──────── Texte à analyser

Kaboul, le jardin de ma mémoire est le récit d’une vie entre deux mondes, une traversée du siècle où la mémoire devient refuge et héritage. Nourrie par la lumière de Kaboul, par ses montagnes et ses parfums de jasmin, l’auteure y évoque l’enfance heureuse, les années d’études, la montée des bouleversements politiques et, bientôt, l’exil.
De la capitale afghane des années 1960 à l’Union soviétique des années 1970, jusqu’à la France où elle reconstruira sa vie, se dessine le parcours d’une femme guidée par la force du savoir et la fidélité à sa liberté intérieure. Dans une langue limpide, poétique et habitée, l’auteure fait revivre une époque disparue : Kaboul avant la guerre, ville de lumière et de promesses, puis le froid de l’Ukraine soviétique, les espoirs, les désillusions, et le long chemin vers l’apaisement. Ce livre est avant tout un témoignage d’amour pour une terre, pour une famille, pour la vie.

────────────────
──────── Données fournies

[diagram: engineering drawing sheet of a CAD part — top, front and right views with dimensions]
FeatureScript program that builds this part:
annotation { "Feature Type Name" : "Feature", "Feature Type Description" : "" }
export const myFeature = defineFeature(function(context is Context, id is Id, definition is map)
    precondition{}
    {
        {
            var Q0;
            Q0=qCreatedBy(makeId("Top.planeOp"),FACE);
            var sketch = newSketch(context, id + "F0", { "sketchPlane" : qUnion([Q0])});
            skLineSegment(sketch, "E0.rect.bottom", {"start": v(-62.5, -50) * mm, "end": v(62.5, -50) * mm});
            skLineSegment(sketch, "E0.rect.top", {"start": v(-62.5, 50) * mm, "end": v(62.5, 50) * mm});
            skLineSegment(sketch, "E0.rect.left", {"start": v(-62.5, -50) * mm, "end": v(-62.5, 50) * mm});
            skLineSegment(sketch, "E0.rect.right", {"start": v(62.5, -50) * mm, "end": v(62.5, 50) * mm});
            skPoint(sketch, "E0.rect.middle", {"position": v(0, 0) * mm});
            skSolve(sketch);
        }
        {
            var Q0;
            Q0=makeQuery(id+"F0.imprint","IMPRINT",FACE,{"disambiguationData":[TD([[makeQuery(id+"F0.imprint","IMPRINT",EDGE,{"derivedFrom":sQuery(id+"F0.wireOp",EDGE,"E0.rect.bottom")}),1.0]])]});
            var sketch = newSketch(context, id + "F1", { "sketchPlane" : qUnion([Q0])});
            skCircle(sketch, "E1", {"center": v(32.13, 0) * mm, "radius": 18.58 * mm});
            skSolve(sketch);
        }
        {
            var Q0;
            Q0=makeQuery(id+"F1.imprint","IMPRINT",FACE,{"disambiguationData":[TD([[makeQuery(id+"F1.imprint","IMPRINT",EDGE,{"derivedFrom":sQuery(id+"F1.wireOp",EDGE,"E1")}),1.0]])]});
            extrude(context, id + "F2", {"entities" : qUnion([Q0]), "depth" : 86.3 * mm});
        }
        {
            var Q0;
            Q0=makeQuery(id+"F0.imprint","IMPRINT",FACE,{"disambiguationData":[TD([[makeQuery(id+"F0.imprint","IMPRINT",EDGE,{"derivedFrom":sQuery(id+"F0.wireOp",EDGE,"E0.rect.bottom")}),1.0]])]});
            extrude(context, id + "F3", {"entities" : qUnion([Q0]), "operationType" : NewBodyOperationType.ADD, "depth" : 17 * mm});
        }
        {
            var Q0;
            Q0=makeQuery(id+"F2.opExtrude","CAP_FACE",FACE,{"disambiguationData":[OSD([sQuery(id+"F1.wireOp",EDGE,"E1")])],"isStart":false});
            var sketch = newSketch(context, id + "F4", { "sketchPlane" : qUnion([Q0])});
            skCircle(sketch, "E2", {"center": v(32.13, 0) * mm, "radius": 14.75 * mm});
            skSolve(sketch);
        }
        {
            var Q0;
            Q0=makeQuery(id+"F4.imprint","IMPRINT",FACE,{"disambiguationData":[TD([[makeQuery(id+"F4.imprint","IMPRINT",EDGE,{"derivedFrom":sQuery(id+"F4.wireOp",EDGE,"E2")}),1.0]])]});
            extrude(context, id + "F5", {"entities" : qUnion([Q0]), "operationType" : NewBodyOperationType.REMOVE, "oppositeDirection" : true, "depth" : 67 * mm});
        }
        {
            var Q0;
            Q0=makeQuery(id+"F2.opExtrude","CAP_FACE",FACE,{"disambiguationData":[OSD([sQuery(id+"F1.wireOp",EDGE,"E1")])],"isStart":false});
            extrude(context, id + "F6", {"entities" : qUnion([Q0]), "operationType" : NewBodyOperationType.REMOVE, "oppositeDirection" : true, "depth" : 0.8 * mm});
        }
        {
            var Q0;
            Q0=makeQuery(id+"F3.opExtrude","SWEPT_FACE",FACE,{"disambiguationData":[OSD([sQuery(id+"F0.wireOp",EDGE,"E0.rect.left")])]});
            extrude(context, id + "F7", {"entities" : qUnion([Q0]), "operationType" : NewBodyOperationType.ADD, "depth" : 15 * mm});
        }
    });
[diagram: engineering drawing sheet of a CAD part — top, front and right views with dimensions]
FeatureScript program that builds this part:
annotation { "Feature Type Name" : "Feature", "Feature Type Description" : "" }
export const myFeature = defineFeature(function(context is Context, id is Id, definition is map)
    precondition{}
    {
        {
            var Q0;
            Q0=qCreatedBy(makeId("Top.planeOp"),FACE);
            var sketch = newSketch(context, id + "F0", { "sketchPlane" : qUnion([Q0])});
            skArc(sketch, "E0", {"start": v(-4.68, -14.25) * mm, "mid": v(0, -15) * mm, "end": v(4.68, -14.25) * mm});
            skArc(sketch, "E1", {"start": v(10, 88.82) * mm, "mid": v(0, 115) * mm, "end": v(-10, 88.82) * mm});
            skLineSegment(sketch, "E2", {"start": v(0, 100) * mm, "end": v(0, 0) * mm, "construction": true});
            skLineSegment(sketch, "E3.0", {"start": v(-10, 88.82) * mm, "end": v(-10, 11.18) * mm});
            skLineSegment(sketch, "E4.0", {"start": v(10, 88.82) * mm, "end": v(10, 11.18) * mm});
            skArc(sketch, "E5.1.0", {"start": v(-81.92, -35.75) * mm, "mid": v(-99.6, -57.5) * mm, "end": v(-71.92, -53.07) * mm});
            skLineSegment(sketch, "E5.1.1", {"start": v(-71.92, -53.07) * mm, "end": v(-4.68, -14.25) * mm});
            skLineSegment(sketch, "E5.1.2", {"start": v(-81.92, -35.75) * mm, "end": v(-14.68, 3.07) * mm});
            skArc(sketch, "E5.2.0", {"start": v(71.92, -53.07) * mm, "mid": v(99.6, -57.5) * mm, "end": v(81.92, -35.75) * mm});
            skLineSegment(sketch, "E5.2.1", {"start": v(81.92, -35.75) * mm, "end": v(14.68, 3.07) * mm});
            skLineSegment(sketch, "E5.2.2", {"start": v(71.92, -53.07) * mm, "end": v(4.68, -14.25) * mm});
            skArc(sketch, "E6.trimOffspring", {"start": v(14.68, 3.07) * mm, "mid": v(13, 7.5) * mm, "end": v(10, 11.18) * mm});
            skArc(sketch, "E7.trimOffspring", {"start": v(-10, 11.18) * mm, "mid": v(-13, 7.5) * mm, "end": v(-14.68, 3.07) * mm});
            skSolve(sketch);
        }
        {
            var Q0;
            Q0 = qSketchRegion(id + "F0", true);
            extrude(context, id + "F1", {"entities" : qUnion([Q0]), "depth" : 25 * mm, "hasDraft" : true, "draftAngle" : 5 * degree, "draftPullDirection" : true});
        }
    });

────────────────

### Travail demandé:
- a) Réécrivez le passage du texte à analyser qui commence par « De la capitale » et se poursuit jusqu'à « pour la vie. », en changeant « limpide » en « claire ».
- b) Répondez aux questions suivantes d'après le texte à analyser, en reprenant les mêmes repères pour vos réponses :
(i) Quelle ville a nourri l'auteure de sa lumière, de ses montagnes et de ses parfums de jasmin ?
(ii) Dans quel pays l'auteure reconstruira-t-elle sa vie ?
(iii) À quelle région le froid est-il associé ?

### Réponses rédigées:
- a)
De la capitale afghane des années 1960 à l’Union soviétique des années 1970, jusqu’à la France où elle reconstruira sa vie, se dessine le parcours d’une femme guidée par la force du savoir et la fidélité à sa liberté intérieure. Dans une langue claire, poétique et habitée, l’auteure fait revivre une époque disparue : Kaboul avant la guerre, ville de lumière et de promesses, puis le froid de l’Ukraine soviétique, les espoirs, les désillusions, et le long chemin vers l’apaisement. Ce livre est avant tout un témoignage d’amour pour une terre, pour une famille, pour la vie.

- b)
(i) Kaboul.
(ii) La France.
(iii) L'Ukraine soviétique.